Exercise instructions: Only the lines from the one with "Slot Indosat" through the end of the material below belong in the reply; transcribe them exactly.

Records supplied:
####################
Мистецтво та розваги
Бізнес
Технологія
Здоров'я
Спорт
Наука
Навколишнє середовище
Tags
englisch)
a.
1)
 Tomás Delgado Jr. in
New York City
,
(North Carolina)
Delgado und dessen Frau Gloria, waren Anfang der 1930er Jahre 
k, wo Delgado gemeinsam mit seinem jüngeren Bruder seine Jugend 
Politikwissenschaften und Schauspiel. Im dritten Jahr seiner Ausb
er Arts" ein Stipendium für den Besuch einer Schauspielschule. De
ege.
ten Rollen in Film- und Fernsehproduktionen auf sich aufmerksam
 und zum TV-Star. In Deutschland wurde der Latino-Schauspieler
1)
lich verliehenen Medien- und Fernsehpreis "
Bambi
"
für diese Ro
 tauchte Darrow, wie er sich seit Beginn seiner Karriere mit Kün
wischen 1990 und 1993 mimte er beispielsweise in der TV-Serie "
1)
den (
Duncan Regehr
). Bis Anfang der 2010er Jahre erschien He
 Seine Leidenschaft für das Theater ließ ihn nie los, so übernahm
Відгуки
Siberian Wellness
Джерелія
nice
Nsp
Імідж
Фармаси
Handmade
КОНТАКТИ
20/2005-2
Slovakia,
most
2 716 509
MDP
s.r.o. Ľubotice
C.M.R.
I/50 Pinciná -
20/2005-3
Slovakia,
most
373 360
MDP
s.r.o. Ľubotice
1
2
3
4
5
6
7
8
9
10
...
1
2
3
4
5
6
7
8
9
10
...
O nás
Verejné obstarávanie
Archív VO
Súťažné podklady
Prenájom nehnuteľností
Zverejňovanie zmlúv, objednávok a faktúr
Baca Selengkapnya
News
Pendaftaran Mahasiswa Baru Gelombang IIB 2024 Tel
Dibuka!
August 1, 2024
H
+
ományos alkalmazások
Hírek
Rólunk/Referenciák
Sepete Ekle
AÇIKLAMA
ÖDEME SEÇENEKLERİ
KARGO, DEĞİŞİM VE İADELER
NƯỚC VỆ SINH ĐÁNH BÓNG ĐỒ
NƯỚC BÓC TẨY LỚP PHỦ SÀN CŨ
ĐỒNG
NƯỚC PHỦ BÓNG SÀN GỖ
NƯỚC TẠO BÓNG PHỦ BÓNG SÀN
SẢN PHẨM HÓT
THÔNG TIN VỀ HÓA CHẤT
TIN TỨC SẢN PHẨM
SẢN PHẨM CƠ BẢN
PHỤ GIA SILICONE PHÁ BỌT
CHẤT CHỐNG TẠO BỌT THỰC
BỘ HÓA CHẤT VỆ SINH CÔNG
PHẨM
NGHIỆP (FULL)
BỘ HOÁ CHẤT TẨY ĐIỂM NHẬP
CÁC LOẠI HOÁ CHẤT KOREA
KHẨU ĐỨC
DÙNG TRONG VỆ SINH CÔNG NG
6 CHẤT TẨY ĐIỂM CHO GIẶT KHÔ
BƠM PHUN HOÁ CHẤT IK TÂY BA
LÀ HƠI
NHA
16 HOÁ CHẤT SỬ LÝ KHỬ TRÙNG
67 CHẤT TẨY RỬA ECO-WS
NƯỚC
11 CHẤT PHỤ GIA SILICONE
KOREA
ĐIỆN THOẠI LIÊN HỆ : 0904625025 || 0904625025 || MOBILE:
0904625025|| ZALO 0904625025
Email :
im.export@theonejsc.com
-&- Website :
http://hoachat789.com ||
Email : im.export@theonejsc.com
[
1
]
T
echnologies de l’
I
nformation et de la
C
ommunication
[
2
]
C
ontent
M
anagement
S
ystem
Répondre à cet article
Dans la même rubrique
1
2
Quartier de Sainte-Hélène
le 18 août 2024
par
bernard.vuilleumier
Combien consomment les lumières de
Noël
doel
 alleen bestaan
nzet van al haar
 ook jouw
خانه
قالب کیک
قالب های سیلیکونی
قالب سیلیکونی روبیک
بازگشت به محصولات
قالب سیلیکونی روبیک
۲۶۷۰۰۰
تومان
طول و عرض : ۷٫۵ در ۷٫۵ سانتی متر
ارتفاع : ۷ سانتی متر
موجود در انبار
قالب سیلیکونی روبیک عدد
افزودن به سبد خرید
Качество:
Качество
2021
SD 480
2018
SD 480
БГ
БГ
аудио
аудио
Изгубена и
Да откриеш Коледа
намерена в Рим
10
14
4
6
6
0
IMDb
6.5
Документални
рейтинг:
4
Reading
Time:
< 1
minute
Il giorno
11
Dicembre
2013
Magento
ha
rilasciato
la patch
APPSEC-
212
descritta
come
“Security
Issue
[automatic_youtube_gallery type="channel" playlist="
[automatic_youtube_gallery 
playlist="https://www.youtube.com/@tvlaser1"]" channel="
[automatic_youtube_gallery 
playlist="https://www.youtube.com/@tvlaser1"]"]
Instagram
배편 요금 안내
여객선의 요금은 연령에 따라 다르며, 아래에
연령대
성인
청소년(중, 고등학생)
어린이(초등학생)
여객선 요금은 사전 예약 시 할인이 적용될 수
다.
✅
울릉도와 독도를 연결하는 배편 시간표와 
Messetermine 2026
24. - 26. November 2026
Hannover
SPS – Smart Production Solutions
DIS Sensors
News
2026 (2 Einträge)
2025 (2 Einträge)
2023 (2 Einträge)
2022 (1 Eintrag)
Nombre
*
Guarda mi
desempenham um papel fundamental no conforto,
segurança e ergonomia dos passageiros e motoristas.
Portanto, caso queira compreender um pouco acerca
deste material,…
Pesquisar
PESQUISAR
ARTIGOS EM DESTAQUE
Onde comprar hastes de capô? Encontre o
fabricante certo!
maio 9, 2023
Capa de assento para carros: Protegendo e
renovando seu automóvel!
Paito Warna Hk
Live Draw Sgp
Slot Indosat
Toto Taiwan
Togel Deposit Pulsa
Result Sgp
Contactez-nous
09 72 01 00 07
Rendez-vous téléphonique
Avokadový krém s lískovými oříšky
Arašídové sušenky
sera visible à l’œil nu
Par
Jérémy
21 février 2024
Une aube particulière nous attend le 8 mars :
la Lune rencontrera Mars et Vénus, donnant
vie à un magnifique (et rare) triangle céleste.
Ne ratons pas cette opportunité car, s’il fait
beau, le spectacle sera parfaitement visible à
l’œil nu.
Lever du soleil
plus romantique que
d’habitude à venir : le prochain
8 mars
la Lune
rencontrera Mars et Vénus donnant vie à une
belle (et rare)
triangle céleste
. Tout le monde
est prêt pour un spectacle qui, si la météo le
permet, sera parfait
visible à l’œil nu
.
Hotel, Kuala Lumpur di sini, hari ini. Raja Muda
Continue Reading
####################
Written answer:
Slot Indosat
Toto Taiwan
Togel Deposit Pulsa
Result Sgp
Contactez-nous
09 72 01 00 07
Rendez-vous téléphonique
Avokadový krém s lískovými oříšky
Arašídové sušenky
sera visible à l’œil nu
Par
Jérémy
21 février 2024
Une aube particulière nous attend le 8 mars :
la Lune rencontrera Mars et Vénus, donnant
vie à un magnifique (et rare) triangle céleste.
Ne ratons pas cette opportunité car, s’il fait
beau, le spectacle sera parfaitement visible à
l’œil nu.
Lever du soleil
plus romantique que
d’habitude à venir : le prochain
8 mars
la Lune
rencontrera Mars et Vénus donnant vie à une
belle (et rare)
triangle céleste
. Tout le monde
est prêt pour un spectacle qui, si la météo le
permet, sera parfait
visible à l’œil nu
.
Hotel, Kuala Lumpur di sini, hari ini. Raja Muda
Continue Reading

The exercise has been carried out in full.